Normalization v.s. Standardize

In the two assignments in week 2, we performed normalization on each row of the X matrix (i.e. normalizing each feature), and standardized each column of the X matrix (i.e. standardizing each training example).

Why should we normalize the rows and standardize the columns?

Why shouldn’t we normalize the columns and standardize the rows?


Hi, @Yuchen_Zhang . I am not sure what you mean. In the (graded) assignment, Exercise 2, you are presented with a filled-in cell in which you “standardize” the data:

trains_set_x = train_set_x_flatten / 255.
test_set_x = test_set_x_flatten / 255.

The division by 255 is an element-by-element operation. Every value in the ..._flatten matrices is divided by 255 (pixel intensities are indexed from 0 to 255) to keep the values between 0 and 1 (including endpoints). Each column represents an image (with 12288 pixel values) . The number of columns therefore represents the number of example images. The key point here is that every element of the ...flatten matrix represents a pixel intensity.

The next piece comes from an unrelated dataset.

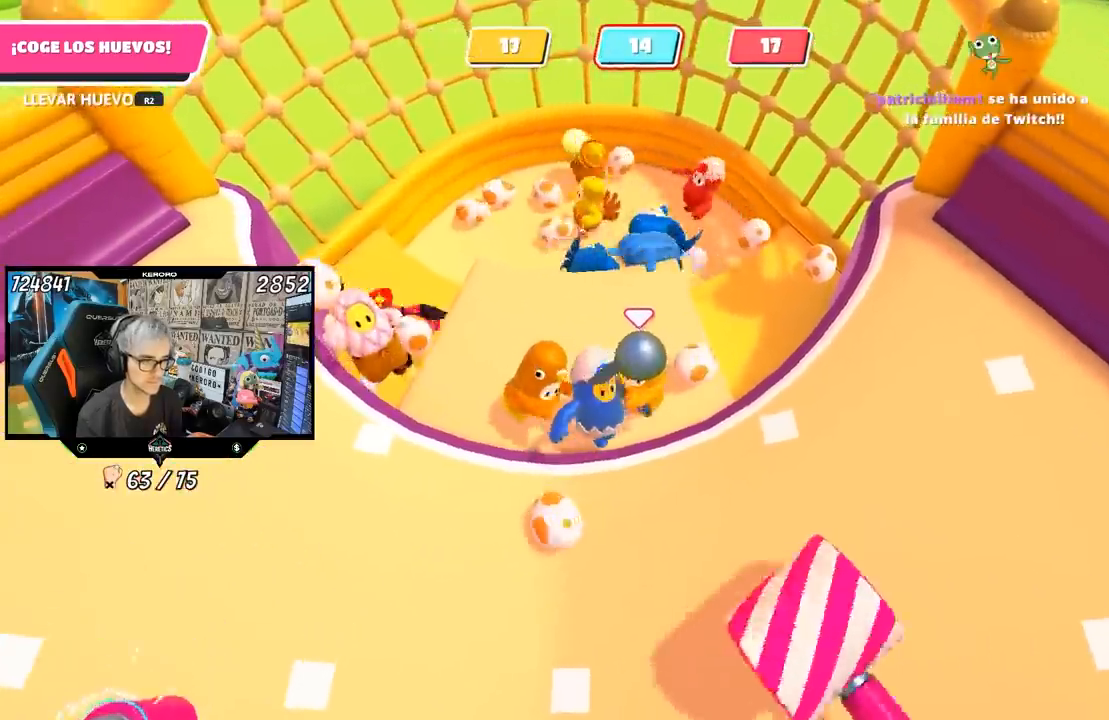
{"dt_ms": 500, "buttons": ["R2"], "left_stick": "up-right", "right_stick": "center", "button_events": []}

The point of confusion may be as follows. Typically, a standardization operation involves a bit more than that, because the goal is to have each feature (a row in the feature matrix) to be measured in comparable units. After all, the features are not generally pixel values of an image, which do have comparable units. For example, in house-price prediction, the features may be quantities such as square footage, number of rooms, number of baths, acreage, etc.

As an example, if X is an n_x \times m feature matrix, we might want to do this by subtracting the mean of each feature and then divide by its standard deviation. To do this we need the row-rise means and standard deviations: X_mean = np.mean(X, axis=1) and X_stdev = np.std(X, axis=1). The standardized feature matrix then becomes

(X-X_{mean})/X_{stdev} .

Note that a small computational miracle happens here. As note earlier, X is an n_x \times m matrix, but X_{mean} and X_{stdev} are n_x-dimensional vectors. In the numerator “broadcasting” operation automatically subtracts the X_{mean} vector from each column in the X matrix, and a similar broadcasting operation handles the division.

I hope this helps!